Records to use →
Content starts
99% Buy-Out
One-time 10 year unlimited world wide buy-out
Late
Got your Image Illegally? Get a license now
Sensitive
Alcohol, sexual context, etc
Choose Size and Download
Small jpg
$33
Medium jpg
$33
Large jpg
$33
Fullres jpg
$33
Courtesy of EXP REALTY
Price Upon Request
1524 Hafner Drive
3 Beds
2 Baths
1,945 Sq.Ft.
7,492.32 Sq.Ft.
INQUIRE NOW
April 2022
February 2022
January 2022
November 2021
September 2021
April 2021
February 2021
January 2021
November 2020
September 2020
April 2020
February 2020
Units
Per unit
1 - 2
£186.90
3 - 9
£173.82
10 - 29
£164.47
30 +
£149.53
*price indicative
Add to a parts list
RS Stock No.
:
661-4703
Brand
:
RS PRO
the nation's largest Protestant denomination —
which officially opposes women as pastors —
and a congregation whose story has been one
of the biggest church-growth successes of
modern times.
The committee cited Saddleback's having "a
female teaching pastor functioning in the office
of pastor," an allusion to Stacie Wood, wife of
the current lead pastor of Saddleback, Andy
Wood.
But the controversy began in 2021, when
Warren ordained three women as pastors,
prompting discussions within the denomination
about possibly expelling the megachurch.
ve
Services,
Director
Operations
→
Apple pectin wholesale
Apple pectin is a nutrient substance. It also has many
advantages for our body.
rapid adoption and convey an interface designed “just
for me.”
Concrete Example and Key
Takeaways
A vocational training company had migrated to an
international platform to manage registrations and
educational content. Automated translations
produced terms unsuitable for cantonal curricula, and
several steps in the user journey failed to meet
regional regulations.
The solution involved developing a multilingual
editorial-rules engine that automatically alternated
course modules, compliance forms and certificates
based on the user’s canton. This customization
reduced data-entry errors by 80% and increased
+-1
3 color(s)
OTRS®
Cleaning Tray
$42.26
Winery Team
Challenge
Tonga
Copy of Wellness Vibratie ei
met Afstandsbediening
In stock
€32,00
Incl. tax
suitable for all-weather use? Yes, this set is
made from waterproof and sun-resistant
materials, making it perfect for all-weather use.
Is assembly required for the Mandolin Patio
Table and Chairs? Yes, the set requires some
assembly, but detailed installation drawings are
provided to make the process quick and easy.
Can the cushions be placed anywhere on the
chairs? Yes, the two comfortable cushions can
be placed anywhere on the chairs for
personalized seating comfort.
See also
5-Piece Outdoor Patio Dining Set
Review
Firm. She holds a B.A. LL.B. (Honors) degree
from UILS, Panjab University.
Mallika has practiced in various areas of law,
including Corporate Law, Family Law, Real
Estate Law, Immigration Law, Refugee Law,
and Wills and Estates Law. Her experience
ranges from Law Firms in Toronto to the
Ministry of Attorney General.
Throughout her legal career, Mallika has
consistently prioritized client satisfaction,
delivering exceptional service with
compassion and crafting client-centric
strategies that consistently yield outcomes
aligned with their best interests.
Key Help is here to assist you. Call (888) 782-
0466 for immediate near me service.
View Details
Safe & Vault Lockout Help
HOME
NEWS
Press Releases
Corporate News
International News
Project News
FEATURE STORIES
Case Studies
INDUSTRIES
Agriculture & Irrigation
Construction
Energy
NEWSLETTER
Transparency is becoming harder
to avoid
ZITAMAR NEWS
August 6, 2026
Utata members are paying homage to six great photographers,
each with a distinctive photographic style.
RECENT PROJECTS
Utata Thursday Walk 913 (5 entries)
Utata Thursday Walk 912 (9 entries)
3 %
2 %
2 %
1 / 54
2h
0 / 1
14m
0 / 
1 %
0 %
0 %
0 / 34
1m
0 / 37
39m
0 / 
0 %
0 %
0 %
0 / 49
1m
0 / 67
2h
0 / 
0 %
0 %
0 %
Content ends
Reproduce the items from the beginning through the line containing "female teaching pastor", changing each "jpg" to "JPEG" and keeping everything else unchanged.

Answer to the problem →
99% Buy-Out
One-time 10 year unlimited world wide buy-out
Late
Got your Image Illegally? Get a license now
Sensitive
Alcohol, sexual context, etc
Choose Size and Download
Small JPEG
$33
Medium JPEG
$33
Large JPEG
$33
Fullres JPEG
$33
Courtesy of EXP REALTY
Price Upon Request
1524 Hafner Drive
3 Beds
2 Baths
1,945 Sq.Ft.
7,492.32 Sq.Ft.
INQUIRE NOW
April 2022
February 2022
January 2022
November 2021
September 2021
April 2021
February 2021
January 2021
November 2020
September 2020
April 2020
February 2020
Units
Per unit
1 - 2
£186.90
3 - 9
£173.82
10 - 29
£164.47
30 +
£149.53
*price indicative
Add to a parts list
RS Stock No.
:
661-4703
Brand
:
RS PRO
the nation's largest Protestant denomination —
which officially opposes women as pastors —
and a congregation whose story has been one
of the biggest church-growth successes of
modern times.
The committee cited Saddleback's having "a
female teaching pastor functioning in the office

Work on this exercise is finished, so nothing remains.